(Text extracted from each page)
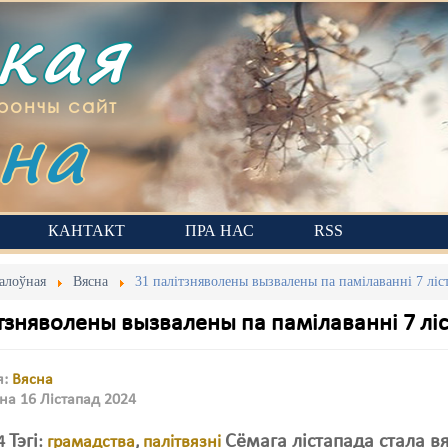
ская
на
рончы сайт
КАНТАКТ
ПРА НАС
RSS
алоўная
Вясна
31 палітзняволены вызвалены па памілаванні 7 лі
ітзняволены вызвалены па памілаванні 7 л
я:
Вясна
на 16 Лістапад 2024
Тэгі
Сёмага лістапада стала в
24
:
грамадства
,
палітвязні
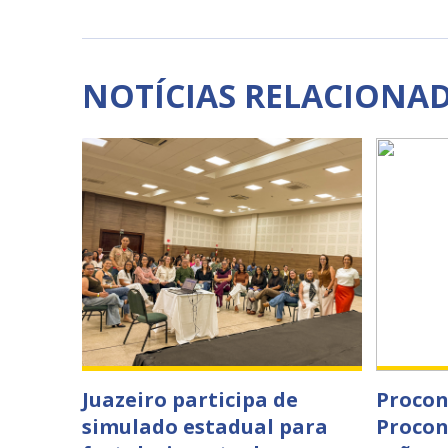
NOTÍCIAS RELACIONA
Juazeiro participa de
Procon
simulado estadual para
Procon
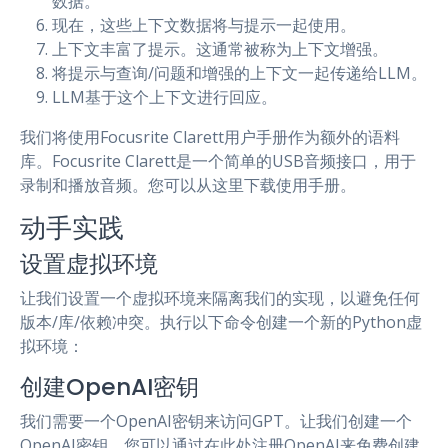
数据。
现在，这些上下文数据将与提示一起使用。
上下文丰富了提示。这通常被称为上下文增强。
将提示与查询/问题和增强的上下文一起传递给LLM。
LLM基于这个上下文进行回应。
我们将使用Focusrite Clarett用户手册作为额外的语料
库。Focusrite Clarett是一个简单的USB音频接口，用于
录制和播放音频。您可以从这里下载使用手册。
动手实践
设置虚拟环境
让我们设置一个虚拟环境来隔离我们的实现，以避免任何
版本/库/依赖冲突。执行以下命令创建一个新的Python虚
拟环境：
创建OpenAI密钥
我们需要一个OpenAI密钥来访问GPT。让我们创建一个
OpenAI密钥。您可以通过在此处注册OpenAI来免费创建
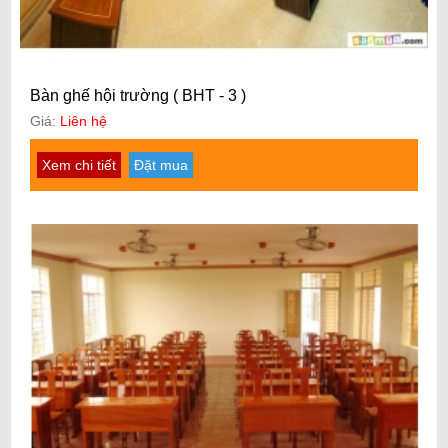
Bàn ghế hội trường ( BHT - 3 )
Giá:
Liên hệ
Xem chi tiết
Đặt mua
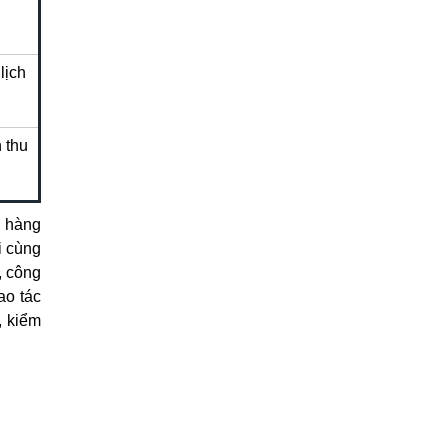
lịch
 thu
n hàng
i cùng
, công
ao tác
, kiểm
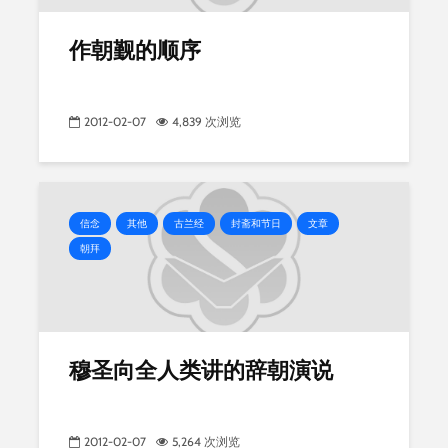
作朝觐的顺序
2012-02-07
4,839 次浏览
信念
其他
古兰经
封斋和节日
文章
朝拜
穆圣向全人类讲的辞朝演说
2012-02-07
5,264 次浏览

What is required
Retype every line of text in the material above, leaving out the pictures.

Result of the exercise
ская
на
рончы сайт
КАНТАКТ
ПРА НАС
RSS
алоўная
Вясна
31 палітзняволены вызвалены па памілаванні 7 лі
ітзняволены вызвалены па памілаванні 7 л
я:
Вясна
на 16 Лістапад 2024
Тэгі
Сёмага лістапада стала в
24
:
грамадства
,
палітвязні
NOTÍCIAS RELACIONA
Juazeiro participa de
Procon
simulado estadual para
Procon
数据。
现在，这些上下文数据将与提示一起使用。
上下文丰富了提示。这通常被称为上下文增强。
将提示与查询/问题和增强的上下文一起传递给LLM。
LLM基于这个上下文进行回应。
我们将使用Focusrite Clarett用户手册作为额外的语料
库。Focusrite Clarett是一个简单的USB音频接口，用于
录制和播放音频。您可以从这里下载使用手册。
动手实践
设置虚拟环境
让我们设置一个虚拟环境来隔离我们的实现，以避免任何
版本/库/依赖冲突。执行以下命令创建一个新的Python虚
拟环境：
创建OpenAI密钥
我们需要一个OpenAI密钥来访问GPT。让我们创建一个
OpenAI密钥。您可以通过在此处注册OpenAI来免费创建
Bàn ghế hội trường ( BHT - 3 )
Giá:
Liên hệ
Xem chi tiết
Đặt mua
lịch
 thu
n hàng
i cùng
, công
ao tác
, kiểm
作朝觐的顺序
2012-02-07
4,839 次浏览
信念
其他
古兰经
封斋和节日
文章
朝拜
穆圣向全人类讲的辞朝演说
2012-02-07
5,264 次浏览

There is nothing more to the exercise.